2. Eine Abnahme der Niederschlagsmenge, des Wasservolumens in Flüssen, des Schneefalls und der Biodiversität sowie eine Reihe daraus resultierender Effekte: Rückgang der Erntemengen, der aus Wasser gewonnenen Energie und des Tourismus.
Der EU-Bericht analysiert neben sieben Ökosystemen auch die Quantität und Qualität des Wassers. Auch wenn wir es nicht glauben – er erinnert uns daran, dass neun von zehn Katastrophen, die seit 1980 in Europa passierten, einen Bezug zum Klimawandel aufweisen, der zudem für 95% der wirtschaftlichen Schäden verantwortlich ist, die durch Katastrophen verursacht wurden.
Der Beitrag erschien im Original unter dem Titel “Efectos del cambio climático” in der Zeitschrift “Ecos de España y Latinoamérica”, Nr. 1/2009, S. 14 (Autoren: Albiac Murillo, Giancarlo Sánchez-Aizcorbe): www.ecos-online.de. Übersetzung aus dem Spanischen: Josef Bordat.
(Photo/Autor: benidormone via flickr (Lizenz: creative commons))
Ist doch bekannt, dass der Tourismus mit seine Schwimmbäder zuviel Wasser benötigt.
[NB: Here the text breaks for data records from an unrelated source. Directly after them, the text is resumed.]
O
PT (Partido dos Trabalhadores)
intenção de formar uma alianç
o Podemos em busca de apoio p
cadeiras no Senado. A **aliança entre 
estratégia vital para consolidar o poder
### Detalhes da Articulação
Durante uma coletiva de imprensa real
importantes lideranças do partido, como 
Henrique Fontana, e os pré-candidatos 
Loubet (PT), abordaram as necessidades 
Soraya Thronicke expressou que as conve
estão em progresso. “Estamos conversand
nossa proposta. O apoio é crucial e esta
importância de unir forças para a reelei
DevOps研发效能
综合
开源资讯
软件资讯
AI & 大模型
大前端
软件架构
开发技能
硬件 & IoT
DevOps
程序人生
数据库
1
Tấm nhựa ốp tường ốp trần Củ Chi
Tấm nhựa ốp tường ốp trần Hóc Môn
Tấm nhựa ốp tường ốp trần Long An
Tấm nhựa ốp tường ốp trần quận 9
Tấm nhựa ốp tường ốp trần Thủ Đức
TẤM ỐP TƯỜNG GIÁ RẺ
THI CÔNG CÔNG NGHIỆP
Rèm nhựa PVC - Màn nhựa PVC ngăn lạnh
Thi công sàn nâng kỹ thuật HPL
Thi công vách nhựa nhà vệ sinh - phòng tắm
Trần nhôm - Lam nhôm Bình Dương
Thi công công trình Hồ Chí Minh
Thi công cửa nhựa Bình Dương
Wo die Ketten auftauch(t)en, haben die spanische Bauern große Probleme mit der Wasserversorgung.
“– er erinnert uns daran, dass neun von zehn Katastrophen, die seit 1980 in Europa passierten, einen Bezug zum Klimawandel aufweisen, der zudem für 95% der wirtschaftlichen Schäden verantwortlich ist, die durch Katastrophen verursacht wurden.”
Und Du glaubst sowas überzogenes. Da klingt wie, vor 1980 gab es keine Katastrophen, bzw. das zehnfache weniger. Naivling.